## GIVEN DATA
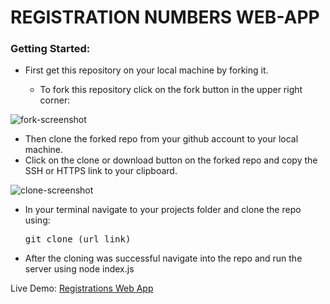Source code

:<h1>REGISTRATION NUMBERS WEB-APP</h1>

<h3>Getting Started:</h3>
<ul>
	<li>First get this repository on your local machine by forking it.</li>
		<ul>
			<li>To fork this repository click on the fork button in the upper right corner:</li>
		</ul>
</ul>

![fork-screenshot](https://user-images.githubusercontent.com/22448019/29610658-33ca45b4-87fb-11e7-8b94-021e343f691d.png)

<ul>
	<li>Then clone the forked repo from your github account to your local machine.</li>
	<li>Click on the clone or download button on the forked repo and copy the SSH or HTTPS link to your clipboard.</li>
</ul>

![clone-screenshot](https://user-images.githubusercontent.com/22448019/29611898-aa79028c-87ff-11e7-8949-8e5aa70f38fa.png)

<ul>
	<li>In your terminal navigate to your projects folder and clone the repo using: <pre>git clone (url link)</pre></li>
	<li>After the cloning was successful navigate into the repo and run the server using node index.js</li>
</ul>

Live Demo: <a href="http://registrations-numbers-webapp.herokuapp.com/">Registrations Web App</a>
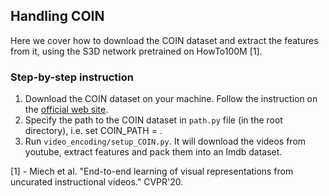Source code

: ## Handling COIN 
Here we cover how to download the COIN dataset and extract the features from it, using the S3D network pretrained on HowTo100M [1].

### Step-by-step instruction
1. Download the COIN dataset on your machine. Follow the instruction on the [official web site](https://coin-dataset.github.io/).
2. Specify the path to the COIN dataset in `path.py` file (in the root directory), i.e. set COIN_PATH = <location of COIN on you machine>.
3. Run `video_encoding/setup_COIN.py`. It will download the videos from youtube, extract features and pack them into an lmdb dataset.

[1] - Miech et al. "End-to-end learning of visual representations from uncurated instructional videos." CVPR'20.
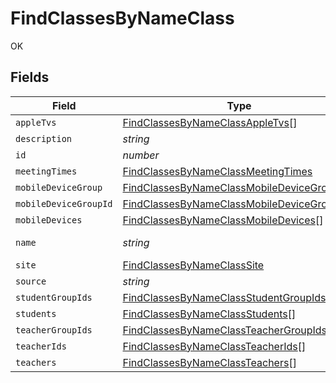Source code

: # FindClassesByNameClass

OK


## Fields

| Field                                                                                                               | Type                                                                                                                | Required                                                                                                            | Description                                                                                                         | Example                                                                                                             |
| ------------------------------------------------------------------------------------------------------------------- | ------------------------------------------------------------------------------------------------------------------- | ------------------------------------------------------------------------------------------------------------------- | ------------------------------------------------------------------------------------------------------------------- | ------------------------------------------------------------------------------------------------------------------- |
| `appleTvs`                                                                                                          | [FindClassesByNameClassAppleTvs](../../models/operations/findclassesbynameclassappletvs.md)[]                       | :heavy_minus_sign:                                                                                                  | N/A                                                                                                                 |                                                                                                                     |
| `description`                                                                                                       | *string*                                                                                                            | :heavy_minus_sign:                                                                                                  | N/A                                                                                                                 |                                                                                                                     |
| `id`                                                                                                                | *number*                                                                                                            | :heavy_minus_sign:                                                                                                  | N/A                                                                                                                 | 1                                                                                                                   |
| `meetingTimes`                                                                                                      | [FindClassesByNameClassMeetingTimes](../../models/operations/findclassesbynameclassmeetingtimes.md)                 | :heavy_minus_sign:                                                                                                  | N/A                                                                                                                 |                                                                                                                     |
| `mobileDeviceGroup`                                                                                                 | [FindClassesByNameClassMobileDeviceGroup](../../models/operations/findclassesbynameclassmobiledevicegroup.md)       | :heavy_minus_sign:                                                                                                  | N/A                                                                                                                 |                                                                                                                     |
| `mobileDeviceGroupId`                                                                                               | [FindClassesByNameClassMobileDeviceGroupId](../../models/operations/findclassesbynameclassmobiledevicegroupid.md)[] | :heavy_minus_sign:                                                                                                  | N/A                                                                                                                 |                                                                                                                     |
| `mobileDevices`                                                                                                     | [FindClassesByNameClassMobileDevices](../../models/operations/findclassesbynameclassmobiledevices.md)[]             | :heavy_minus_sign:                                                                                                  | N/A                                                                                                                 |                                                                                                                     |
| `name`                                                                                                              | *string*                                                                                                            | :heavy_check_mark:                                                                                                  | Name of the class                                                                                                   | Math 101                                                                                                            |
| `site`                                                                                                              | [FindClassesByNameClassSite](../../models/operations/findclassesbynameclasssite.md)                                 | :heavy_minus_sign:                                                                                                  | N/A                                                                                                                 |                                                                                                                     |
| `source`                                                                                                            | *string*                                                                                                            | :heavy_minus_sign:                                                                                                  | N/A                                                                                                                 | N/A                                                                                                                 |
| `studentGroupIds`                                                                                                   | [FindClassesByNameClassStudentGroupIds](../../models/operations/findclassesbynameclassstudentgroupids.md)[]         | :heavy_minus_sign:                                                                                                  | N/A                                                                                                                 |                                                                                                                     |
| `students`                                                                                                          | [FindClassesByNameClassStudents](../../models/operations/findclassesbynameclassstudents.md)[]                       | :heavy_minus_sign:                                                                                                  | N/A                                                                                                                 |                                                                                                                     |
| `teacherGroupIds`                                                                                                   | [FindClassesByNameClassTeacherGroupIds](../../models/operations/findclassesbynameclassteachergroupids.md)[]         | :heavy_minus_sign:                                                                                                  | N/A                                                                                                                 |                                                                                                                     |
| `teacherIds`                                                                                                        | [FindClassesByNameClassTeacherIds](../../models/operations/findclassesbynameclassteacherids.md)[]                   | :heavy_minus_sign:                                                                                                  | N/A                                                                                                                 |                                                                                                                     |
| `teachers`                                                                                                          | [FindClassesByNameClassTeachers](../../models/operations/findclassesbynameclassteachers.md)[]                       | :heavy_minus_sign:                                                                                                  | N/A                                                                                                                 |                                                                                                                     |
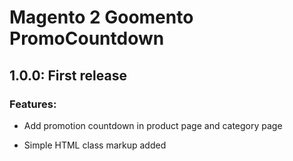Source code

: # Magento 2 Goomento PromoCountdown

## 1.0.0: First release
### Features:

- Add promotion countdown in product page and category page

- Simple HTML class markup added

## BRIEF
Find the string "images" in the records, then copy each line where it occurs.

## SOLVED PROBLEM
![fork-screenshot](https://user-images.githubusercontent.com/22448019/29610658-33ca45b4-87fb-11e7-8b94-021e343f691d.png)
![clone-screenshot](https://user-images.githubusercontent.com/22448019/29611898-aa79028c-87ff-11e7-8949-8e5aa70f38fa.png)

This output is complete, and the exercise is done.